Employees working at a factory that produces lithium batteries for export in Huaibei, Anhui Province, China, on June 11, 2024. (STR/AFP via Getty Images)
A weaker Chinese currency and ample domestic production capacity will also encourage Chinese manufacturers to ship products directly to Europe, according to the report.
“In several sectors (batteries, EVs, solar), China-based output already meets or exceeds global demand, reducing the need for new overseas capacity,” the researchers wrote. “Meanwhile, intense competition among many Chinese exporters weakens incentives for any single firm to commit to costly investments in Europe.”
European leaders have voiced frustration over the growing imbalance in the bilateral trade. According to Brussels’ data, the bloc’s deficit with China ballooned to 360 billion euros ($418 billion) in 2025.
‘A Cancer’
The latest complaint about Chinese trade practices was from Kaja Kallas, the EU’s foreign policy chief.

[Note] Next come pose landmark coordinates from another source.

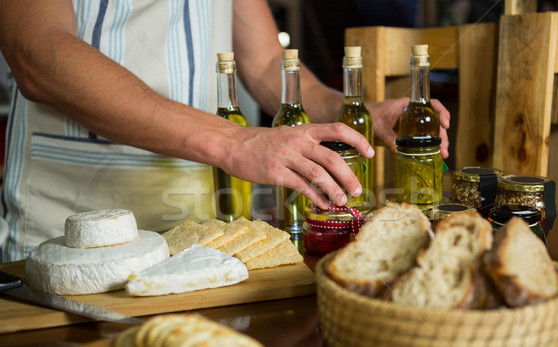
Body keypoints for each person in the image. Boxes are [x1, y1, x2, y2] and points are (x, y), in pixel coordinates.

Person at [0, 0, 450, 261]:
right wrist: (236, 141)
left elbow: (263, 63)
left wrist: (360, 113)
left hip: (206, 233)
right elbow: (37, 52)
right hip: (74, 222)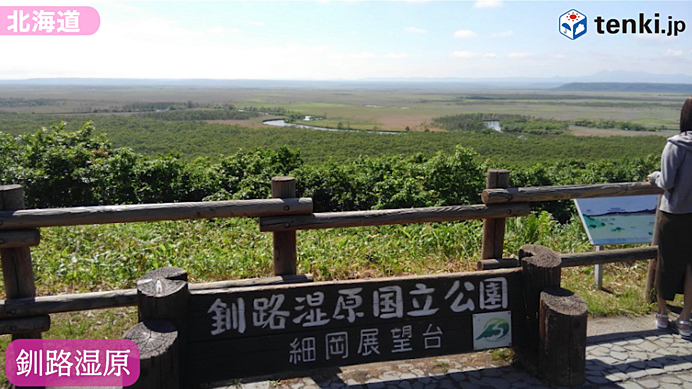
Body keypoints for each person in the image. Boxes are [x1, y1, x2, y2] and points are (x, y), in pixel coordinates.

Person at [647, 96, 692, 337]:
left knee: (665, 261)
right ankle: (686, 319)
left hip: (674, 213)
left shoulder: (675, 145)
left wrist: (654, 177)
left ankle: (662, 313)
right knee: (691, 266)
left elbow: (666, 182)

“Everywhere you go around the world, everybody is worried about China’s corrosive economic practices,” Kallas said at the Lennart Meri Conference in Estonia on May 17.
She called the regime’s economic policies and practices “a cancer.”
“In Europe, we have a very clear understanding of the diagnosis of the disease,“ Kallas told the annual forum in Estonia’s capital, Tallinn. ”But we don’t have an agreement on the cure.
“If you have a very, very difficult disease, like you have a cancer, then you have two choices: either you increase the morphine, or you start chemotherapy.”
She compared the rise in member states’ subsidies to morphine—allowing companies to compete but failing to address the “underlying problem.”
Alternatively, Kallas said, they could stand together and use the bloc’s economic tools—akin to chemotherapy—to address the China challenge.

EU High Representative and Vice President for Foreign Affairs and Security Policy Kaja Kallas speaks to journalists as she arrives for an informal meeting of the European Council in Nicosia on April 24, 2026. (Nicolas Tucat/AFP via Getty Images)
“It will be painful to use the tools that we have, because there’s going to be retaliation,” she said. “So, we are not there yet.
“And I’m worried that eventually the rich countries will run out of taxpayers’ money to subsidize, and we haven’t dealt with the underlying problem.”